Wednesday, March 23, 2011

On the fence with something wild

Dear WEb,

Last night I dreamed of Phoenix again. This time he and Beetle were in the back yard of this house together. I went outside to see them. It was dusk and we all stopped in our tracks watching a squirrel right there at the fence. Beetle and Phoenix were on alert, but not moving. Then just as the squirrel jumped through a space in the fence, Phoenix and Beetle lunged toward the fence, unable to keep still any longer. The squirrel shapeshifted into a coyote as she passed through the fence and came out the other side both as coyote and squirrel. The coyote had caught the squirrel which really now seemed like a rabbit (sorry, are you keeping up?) and killed it. We all watched, and I felt grateful for her mercy killing because the rabbit was crying loudly once caught. Then the coyote turned and placed her paws on the top of the fence. Phoenix did the same from our side. Their noses were close to one another, sniffing. I watched, so in awe of this connection and exploration. I said either aloud or in my mind to Phoenix, "Good boy. You're doing so good." A few moments he would sniff closer then do a sudden quiet growl and pull back ever so slightly. I could tell he was drawn to the wildness, curious and also still on guard. It was such a sweet moment because I felt he was still alive and we were having this experience together here at this new home. All seemed magically possible and wonderful.

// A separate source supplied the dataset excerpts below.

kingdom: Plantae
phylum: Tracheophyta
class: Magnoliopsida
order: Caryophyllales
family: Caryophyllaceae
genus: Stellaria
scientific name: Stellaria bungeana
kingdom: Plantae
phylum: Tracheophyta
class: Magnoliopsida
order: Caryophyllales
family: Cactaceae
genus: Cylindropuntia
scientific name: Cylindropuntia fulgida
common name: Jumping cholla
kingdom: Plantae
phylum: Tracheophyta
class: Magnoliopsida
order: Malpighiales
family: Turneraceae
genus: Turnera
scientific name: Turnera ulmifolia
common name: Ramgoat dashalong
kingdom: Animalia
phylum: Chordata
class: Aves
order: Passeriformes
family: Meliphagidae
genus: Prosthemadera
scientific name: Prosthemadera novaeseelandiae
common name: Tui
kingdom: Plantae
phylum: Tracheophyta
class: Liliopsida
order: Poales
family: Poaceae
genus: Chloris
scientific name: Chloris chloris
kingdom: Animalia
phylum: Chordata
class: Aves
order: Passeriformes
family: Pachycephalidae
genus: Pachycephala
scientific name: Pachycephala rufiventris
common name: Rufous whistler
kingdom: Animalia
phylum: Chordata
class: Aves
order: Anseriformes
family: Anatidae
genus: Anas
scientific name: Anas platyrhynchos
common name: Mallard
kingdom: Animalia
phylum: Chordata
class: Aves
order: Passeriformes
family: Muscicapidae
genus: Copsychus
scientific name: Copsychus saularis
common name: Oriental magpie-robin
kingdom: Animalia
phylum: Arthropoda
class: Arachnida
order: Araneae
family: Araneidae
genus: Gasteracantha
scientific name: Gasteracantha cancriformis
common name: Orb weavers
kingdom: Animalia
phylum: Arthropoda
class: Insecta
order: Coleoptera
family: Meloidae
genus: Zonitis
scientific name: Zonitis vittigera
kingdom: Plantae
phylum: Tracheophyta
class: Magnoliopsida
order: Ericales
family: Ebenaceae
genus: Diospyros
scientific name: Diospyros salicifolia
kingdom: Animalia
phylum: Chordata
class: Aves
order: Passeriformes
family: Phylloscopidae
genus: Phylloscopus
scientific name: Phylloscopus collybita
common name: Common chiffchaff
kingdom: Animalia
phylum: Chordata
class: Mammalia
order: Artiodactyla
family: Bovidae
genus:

While I didn't wake up sad, later on the way to my dentist appointment, missing came again. And while the dentist was drilling my filling out, I took refuge in that moment with Phoenix at the fence, calling him forth from that dream to me there in the chair, saying, "You're doing so good." I don't understand why this makes me weep then or now. It does. The dream captures moments like Phoenix and I would have together when he was alive. I miss him. Will always miss him. I am grateful for the dream. It reminds me of the texture of the fabric we wove together. I pull it to my cheek and cry...and hear myself, maybe him, tell me: "You're doing so good. It so hard to be there on the fence with something so wild. Go ahead and growl. Then sniff. You're doing so good. I love you."